Sky Jet Aviation (U) Ltd is based in Kampala, Uganda. The Chairman of the Monitoring Group placed a telephone call to the Chairman of Sky Jet Aviation (U) Ltd, who furnished the following information: the B-707 (referenced in the foregoing paragraph) was smuggled out of Egypt on 5 July 2006 and was at the time of its flights from Massawa, Ertirea to Mogadishu, Somalia on 8 and 10 October operated by Euro Oceanic Air Transport, a company based in Bahrain.
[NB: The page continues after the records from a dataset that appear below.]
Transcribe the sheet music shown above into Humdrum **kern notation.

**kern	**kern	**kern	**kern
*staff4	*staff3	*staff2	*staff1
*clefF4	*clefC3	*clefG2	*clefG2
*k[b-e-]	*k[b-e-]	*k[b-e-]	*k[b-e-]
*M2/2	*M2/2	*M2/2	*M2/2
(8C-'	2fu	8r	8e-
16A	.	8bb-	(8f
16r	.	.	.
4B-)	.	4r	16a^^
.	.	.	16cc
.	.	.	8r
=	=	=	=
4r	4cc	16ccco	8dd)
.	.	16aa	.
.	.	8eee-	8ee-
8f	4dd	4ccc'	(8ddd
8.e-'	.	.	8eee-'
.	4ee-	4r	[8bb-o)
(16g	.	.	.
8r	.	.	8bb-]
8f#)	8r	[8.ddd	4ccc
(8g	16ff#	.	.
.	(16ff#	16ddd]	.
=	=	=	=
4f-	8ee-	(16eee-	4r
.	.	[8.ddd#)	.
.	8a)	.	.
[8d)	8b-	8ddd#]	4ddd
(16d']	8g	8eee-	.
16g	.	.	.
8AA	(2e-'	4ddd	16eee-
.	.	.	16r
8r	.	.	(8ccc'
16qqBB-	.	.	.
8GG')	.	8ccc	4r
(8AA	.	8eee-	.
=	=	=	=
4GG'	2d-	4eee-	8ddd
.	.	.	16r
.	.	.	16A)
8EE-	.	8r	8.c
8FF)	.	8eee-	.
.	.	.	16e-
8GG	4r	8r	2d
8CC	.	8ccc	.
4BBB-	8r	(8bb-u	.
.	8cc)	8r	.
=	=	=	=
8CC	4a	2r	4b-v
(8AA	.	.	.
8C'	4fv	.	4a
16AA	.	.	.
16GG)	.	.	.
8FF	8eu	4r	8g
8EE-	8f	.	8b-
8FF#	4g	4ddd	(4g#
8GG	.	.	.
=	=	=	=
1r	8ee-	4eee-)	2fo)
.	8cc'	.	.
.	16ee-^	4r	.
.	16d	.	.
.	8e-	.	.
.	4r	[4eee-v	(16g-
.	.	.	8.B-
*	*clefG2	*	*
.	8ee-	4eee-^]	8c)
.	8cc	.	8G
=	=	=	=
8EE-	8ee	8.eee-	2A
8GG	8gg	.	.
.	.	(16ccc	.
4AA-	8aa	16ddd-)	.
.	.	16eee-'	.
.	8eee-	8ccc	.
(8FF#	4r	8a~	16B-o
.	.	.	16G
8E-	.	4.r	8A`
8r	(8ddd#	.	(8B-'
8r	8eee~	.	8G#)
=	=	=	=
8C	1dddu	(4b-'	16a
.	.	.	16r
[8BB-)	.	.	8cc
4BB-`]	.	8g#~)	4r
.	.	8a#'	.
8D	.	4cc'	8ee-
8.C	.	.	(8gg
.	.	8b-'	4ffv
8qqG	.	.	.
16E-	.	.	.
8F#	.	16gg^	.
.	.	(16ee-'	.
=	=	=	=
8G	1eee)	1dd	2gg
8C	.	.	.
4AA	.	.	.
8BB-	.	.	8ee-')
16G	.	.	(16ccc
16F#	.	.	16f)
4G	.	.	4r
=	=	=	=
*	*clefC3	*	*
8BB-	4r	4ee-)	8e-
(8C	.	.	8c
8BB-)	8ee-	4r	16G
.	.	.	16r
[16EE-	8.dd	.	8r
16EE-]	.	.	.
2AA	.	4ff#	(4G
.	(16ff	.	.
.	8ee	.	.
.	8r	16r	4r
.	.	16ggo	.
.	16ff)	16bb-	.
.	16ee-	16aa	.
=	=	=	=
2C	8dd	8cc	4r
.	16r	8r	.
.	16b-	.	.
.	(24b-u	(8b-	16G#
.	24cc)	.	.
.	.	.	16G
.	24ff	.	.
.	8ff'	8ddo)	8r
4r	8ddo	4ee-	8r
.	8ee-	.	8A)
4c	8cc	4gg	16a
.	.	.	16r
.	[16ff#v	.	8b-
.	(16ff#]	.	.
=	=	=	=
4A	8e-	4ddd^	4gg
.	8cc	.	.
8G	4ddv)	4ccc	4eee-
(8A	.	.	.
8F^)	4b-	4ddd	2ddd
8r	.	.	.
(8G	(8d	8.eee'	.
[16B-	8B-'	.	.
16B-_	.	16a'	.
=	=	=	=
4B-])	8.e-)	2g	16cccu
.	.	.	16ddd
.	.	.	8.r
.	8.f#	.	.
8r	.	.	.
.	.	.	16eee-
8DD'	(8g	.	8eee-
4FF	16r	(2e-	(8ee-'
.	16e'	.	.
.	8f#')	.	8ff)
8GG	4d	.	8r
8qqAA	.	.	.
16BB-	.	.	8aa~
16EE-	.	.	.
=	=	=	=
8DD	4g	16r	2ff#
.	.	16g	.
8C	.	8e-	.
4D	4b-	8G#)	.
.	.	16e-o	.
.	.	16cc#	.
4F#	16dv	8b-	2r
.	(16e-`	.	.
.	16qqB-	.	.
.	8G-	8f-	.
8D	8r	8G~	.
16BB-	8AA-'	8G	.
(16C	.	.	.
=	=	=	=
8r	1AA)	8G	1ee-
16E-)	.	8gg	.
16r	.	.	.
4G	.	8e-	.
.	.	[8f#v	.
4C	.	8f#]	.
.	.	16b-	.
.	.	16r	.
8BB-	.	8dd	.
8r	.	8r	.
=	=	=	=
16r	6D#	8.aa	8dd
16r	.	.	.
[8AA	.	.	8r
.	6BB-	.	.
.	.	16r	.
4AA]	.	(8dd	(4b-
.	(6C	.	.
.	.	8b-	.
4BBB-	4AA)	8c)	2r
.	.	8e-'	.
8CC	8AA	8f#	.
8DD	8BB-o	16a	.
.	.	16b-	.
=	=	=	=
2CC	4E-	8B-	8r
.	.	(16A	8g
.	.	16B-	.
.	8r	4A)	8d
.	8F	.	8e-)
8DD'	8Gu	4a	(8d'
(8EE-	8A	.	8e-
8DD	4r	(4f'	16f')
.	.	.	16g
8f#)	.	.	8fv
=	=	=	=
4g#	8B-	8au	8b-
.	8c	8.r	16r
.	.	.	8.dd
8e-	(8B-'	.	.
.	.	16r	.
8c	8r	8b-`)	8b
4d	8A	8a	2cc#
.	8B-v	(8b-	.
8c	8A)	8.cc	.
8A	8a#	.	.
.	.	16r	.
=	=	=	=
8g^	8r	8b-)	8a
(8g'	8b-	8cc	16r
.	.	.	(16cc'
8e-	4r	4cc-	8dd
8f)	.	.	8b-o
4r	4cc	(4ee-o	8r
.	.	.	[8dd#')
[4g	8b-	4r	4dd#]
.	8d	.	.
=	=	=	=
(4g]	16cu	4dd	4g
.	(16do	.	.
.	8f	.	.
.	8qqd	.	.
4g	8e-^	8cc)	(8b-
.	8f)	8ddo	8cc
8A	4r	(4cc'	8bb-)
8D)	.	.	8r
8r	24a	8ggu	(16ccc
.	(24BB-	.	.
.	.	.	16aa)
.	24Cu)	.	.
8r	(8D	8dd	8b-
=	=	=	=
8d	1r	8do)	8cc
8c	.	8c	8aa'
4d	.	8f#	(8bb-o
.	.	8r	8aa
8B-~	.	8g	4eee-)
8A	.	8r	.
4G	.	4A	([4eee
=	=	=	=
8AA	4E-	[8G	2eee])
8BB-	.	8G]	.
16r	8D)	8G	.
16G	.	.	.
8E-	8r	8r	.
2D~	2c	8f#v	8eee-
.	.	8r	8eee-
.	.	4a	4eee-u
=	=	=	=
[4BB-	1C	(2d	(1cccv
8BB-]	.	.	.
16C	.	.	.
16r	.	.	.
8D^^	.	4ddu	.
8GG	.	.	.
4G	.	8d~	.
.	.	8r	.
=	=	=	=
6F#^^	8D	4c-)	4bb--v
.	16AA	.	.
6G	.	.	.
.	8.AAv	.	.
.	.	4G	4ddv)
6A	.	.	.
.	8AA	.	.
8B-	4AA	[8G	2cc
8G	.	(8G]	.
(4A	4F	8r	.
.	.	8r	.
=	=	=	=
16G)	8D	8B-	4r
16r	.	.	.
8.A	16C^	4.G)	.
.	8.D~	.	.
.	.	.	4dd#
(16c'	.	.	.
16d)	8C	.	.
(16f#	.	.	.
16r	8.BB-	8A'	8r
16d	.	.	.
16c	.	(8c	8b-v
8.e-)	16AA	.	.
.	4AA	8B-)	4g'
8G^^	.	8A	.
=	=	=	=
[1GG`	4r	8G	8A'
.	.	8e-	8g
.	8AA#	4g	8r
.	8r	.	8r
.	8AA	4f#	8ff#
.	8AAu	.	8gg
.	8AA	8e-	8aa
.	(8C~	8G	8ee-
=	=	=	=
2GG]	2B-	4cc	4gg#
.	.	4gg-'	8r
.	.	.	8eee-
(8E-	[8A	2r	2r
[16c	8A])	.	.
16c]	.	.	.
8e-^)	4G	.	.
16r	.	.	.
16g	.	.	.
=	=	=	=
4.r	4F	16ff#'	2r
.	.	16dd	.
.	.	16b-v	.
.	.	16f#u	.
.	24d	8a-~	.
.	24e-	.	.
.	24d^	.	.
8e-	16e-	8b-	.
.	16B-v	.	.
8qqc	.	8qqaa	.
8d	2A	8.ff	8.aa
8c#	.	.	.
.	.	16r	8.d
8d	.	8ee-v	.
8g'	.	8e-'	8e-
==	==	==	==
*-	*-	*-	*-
This company used the registration number, Air Operator Certificate and call sign without authorization from Sky Jet Aviation (U) Ltd. The Chairman of Sky Jet Aviation (U) Ltd further informed the MG that they sent letters to the authorities of Egypt, Eritrea, Ethiopia, Yemen and the UAE after they learned that the aircraft was transporting arms shipments from Eritrea to Somalia (Annex IX).